La pasta, eccellenza del Made in Italy e regina della tavola conquista anche il Premio Bancarella

lunedì 18 Ottobre 11:28 - di Bianca Conte
pasta

Un libro sulla pasta vince il “Premio Bancarella della Cucina” e conferma eccellenza culinaria e primato di storia e tradizione del mitico piatto che impreziosisce il Made in Italy. E allora: vince la pasta. E con lei il Made in Italy e la sua cucina fatta di creatività e ingredienti di prim’ordine. Il tutto raccolto, sapientemente miscelato e omaggiato nel volume Storia della pasta in dieci piatti di Luca Cesari (Il Saggiatore) il libro più votato che si è aggiudicato la XVI edizione del Premio Bancarella della Cucina. Il verdetto è stato proclamato nelle sale del Palazzo Dosi-Magnavacca a Pontremoli (Massa Carrara). Cesari ha ottenuto il primo posto della sestina con 35 voti espressi dai librai indipendenti delle due Associazioni dei Librai Pontremolesi e delle Bancarelle, oltre che dei giornalisti e rappresentanti dell’enogastronomia. Al momento della consegna del San Giovanni di Dio, la scultura di Ugo Piombino raffigurante il santo protettore dei Librai, Luca Cesari ha tradito grande emozione: ha ringraziato la Fondazione Città del Libro e le associazioni che organizzano la manifestazione. Oltre che tutti gli autori presenti.

Un libro sulla pasta vince il Premio Bancarella della Cucina

Il notaio Sara Rivieri ha guidato lo spoglio in diretta dei voti. La cerimonia è stata condotta dal segretario del Premio, Giuseppe Benelli che, nel proclamare il titolo vincente, ha sottolineato la qualità e la varietà della sestina. E allora, gli altri libri finalisti erano: Cucina milanese contemporanea di Cesare Battisti e Gabrielle Zanatta (Guido Tommasi editore). Il goloso mangiar sano di Elisabetta e Federica Pennacchioni (Gribaudo). Dolci senza bilancia di Sara Brancaccio (HarperCollins). Ottantafame di Carlo Spinelli (Marsilio Cartabianca). E Wild-Pane selvaggio di Martino Beria (Edizioni Enea).

Pasta e non solo: 6 titoli tra cultura e cucina al centro della competizione editoriale

Soddisfatto il presidente della Fondazione Città del Libro, Ignazio Landi. Il quale, alla cerimonia di premiazione, non ha mancato di sottolineare che: «Si chiude oggi la stagione dei Premi Bancarella 2021. Siamo riusciti a realizzare quattro manifestazioni in presenza. Con autori importanti, che hanno ricevuto grande gradimento. Cosa di cui, anche oggi, abbiamo avuto una grande dimostrazione. In lizza per il Premio di Cucina c’erano sei titoli. E soprattutto otto finalisti, con personalità molto diverse ed affascinanti. Per noi sono tutti vincitori. E da oggi entrano a far parte della grande famiglia del Bancarella».

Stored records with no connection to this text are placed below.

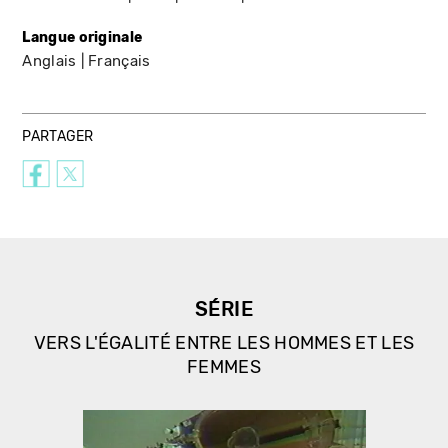
Langue originale
Anglais
Français
PARTAGER
SÉRIE
VERS L'ÉGALITÉ ENTRE LES HOMMES ET LES
FEMMES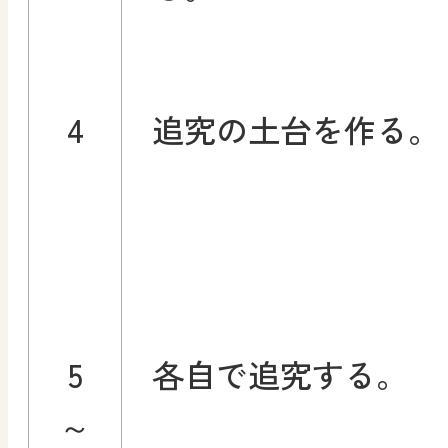
4
追究の土台を作る。
5
各自で追究する。
～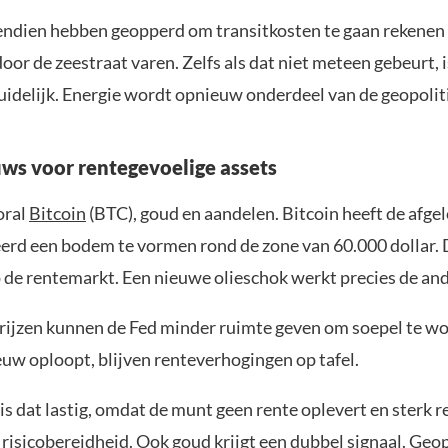
endien hebben geopperd om transitkosten te gaan rekenen
oor de zeestraat varen. Zelfs als dat niet meteen gebeurt, i
idelijk. Energie wordt opnieuw onderdeel van de geopolitie
uws voor rentegevoelige assets
oral
Bitcoin
(BTC), goud en aandelen. Bitcoin heeft de afg
eerd een bodem te vormen rond de zone van 60.000 dollar. 
p de rentemarkt. Een nieuwe olieschok werkt precies de and
rijzen kunnen de Fed minder ruimte geven om soepel te wo
euw oploopt, blijven renteverhogingen op tafel.
is dat lastig, omdat de munt geen rente oplevert en sterk r
n risicobereidheid. Ook goud krijgt een dubbel signaal. Geo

Pasta, una storia millenaria ne esalta valore nutrizionale e potenziale gourmet

Una famiglia culturale e editoriale che ha celebrato, attraverso i titoli in gara nell’agone editoriale, la pasta. La sua storia. Le sue mille rinascite e evoluzioni, da pasto quotidiano fino alle preparazioni gourmet. Una rigenerazione continua nel corso dei secoli, quella di cui la pasta è l’indiscussa protagonista che, nel tempo, ha dimostrato di essere forse l’alimento più versatile. Più amato e gettonato delle nostre tavole. La sua storia, antica e millenaria, affonda le radici nelle origini della civiltà. Quando la stanzialità favorisce l’agricoltura e incrementa la coltivazione del grano: il prezioso cereale che impastato con acqua poteva essere spianato in impasti sottili e cotto su pietra rovente.

Il piatto che conquistò la Roma di Cicerone  e che divenne il business delle corporazioni

E prima che obblighi e burocrati della Ue imponessero un sistema di mercato che, tra obblighi d’acquisto e cloni improponibili, aprissero a una giungla di concessioni, divieti e diktat improponibili. E che non hanno fatto altro che danneggiare primato di qualità e eccellenza gastronomica e culturale dei nostri baluardi culinari, in vetta ai quali sventano proprio grano e pasta… Il piatto che conquistò la Roma di Cicerone. E che, in una ricetta d’epoca tardo imperiale, non sfuggì nemmeno ad Apicio, che la celebrò nel suo De re coquinaria: uno dei testi di cucina più antichi al mondo. Che  nel Cinque-Seicento divenne l’alimento principe del “popolo”. E  l’arte dei pastai conquista il cuore e l’anima imprenditoriale delle prime corporazioni da Roma a Napoli. E da Palermo a Milano, passando per Savona.